There are no concessions to newcomers in David Slade’s reboot of the woozy, gauzy, sleep-inducing Twilight brand. If you don’t already know who Bella is, why she’s so mopey, and what the deal is between her and the even more mopey, distractingly contact-lensed Edward, well, tough. The Twilight Saga: Eclipse is unapologetic fan cinema, a matter of fervour not critical forensics, a chance for self-conscious teenage girls to do a Titanic – that is: use the movies as a ritualistic space for collective emoting.
Adapted by Melissa Rosenberg from the third novel in Stephenie Meyer’s none-more-turgid, vanilla-goth series, Eclipse begins with Bella (Kristen Stewart) and her vampiric himbo of a boyfriend Edward Cullen (Robert Pattinson) being pretty and coyly passionate in a meadow. Poetic, too: Bella recites some lines from Robert Frost — “From what I’ve tasted of desire/I hold with those who favour fire.”
She gets a bit more fired up as the film goes along, too. Abstinence be damned. After hemming and hawing for ages – part of the success of Twilight lies in the way it re-romanticises abstinence and True Love Always sentiments for a more blasé, sexualised generation of pre-adults – she’s decided that she’s happy to lose her virginity if it allows her to go over to the side of the undead and spent the rest of eternity coiling herself into coochy-cooch formations with ice-boy Edward.
There are, as is so often the case when one decides to get conjugal with garlic-haters, all sorts of complications. The first is that werewolf-boy Jacob Black (Taylor Lautner) – more bronzed than cadaverous Edward, smilier and with less pointy gnashers, a glowing embodiment of quasi-American values (quasi as his Indian background means he’ll never be Nick Jonas) rather than Cullen, who opts for a glum Mittel European mien – has started to up his game as he tries to woo Bella.
Walking around topless, the better for her to admire his rippling torso and twangy nipples, Jacob moves between boasts and promises, endlessly telling the love of his life that he’s The Man for her. All Edward can do for the most part is huff: “Doesn’t he own a shirt?”
An even bigger problem is the arrival in Seattle of a posse of super-tough vampires – “newborns” – on the loose and hungry to slay their older rivals. They’re led by Victoria (Bryce Dallas Howard), a flame-haired schemer, manipulator and death-dispenser who’s hell-bent on avenging the slain love of her life. The final face-off, as with all the bloody ruckuses in Twilight, is shot and edited so nervously that it plays as apocalyptically as a youth-club scrap in Byker Grove.
Not that that matters to Slade. This isn’t The Lord of the Rings. What’s really most important is that the characters are given ample time to sigh, moon, swoon and sigh again about the ineffable ineffability of – well, who knows what? An hour could have been sliced from the film’s 120 minutes-plus running time and there still wouldn’t be enough of a plot to grit up the dreariness and dolours that seep across every other scene like ambient oil slick.
It’s tempting to think Spade wants, like Sofia Coppola in The Virgin Suicides, to capture the dreamy indolence of youth; he achieves, at best, the rapture of narcolepsy.
I suppose it’s too late to replace Kristen Stewart.
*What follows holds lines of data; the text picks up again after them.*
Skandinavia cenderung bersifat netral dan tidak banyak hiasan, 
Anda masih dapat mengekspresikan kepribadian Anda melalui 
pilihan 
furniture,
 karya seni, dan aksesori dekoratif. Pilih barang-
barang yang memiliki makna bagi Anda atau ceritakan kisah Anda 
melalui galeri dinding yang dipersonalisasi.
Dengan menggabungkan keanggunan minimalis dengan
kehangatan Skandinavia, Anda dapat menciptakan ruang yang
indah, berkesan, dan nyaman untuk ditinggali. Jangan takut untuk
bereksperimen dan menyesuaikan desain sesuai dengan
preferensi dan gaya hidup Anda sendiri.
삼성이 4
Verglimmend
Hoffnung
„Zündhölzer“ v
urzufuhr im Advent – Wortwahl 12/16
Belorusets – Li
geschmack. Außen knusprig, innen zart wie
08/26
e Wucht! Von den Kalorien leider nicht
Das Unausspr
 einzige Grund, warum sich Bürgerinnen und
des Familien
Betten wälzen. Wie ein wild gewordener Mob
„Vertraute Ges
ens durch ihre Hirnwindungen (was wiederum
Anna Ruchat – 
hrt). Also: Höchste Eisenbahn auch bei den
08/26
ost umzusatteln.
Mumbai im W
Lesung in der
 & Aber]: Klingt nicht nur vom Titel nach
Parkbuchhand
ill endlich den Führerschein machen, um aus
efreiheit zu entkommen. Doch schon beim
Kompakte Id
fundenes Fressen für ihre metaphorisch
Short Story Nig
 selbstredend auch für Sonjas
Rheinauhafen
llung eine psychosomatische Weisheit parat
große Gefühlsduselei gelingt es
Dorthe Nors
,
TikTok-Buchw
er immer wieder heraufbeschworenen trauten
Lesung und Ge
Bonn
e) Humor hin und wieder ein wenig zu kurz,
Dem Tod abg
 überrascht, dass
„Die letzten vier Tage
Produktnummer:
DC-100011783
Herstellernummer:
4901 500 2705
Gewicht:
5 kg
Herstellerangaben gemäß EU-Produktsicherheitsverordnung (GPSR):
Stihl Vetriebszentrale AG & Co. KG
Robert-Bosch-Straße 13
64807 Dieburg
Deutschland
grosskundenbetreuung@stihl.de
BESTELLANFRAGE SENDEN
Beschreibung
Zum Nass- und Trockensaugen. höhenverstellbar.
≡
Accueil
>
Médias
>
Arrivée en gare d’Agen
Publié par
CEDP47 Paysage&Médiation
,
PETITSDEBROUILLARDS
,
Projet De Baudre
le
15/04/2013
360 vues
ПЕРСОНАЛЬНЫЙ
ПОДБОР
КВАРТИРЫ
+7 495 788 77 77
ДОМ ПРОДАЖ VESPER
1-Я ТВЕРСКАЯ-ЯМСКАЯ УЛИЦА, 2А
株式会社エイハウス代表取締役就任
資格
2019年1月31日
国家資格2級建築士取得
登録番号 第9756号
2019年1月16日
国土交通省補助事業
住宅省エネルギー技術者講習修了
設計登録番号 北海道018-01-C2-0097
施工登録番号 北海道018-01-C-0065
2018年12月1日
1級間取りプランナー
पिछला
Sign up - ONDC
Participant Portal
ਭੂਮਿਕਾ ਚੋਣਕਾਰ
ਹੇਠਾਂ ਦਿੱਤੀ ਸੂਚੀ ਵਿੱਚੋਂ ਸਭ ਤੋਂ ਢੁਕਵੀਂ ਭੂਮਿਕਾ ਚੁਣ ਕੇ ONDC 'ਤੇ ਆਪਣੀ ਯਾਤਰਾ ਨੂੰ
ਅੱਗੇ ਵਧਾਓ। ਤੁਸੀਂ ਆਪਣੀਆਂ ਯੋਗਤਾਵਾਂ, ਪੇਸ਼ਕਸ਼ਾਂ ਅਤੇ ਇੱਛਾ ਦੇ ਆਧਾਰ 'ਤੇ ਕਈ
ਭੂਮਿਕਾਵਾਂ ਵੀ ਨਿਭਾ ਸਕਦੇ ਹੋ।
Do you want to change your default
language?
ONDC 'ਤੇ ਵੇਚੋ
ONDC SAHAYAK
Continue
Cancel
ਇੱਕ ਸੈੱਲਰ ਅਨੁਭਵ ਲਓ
She has her fans who thrill to her gaucheness and to her angst, who think of her as some kind of Jodie Foster in waiting. Others may find her eyebrows dismayingly kempt, her plaid shirts an upsetting reminder of the godawful grunge bands from Seattle in the early Nineties, the words that pass her lips an ear-mangling potage of adolescent puff-puff, therapy speak and Mills and Boon saccharine.
“I’m not normal,” Bella says at one point. Oh, but she is. As normal – and as thrilling to behold – as broken biscuits. Her passivity, her genuflection to a funny-jawed posho like Edward: it’s hard not to bracket Twilight with Sex and the City, two films that both make you want to raise your arms to the heavens and cry out: “Whatever happened to riot grrl? Whatever happened to feminism? Whatever happened to women?”
A vampire and a werewolf? Cross-species homosexuality? I’m sure, somewhere out in internet-land, quite a few Twilight fan-fiction scribblers have already started elaborating on that notion. It’s bound to eclipse Eclipse.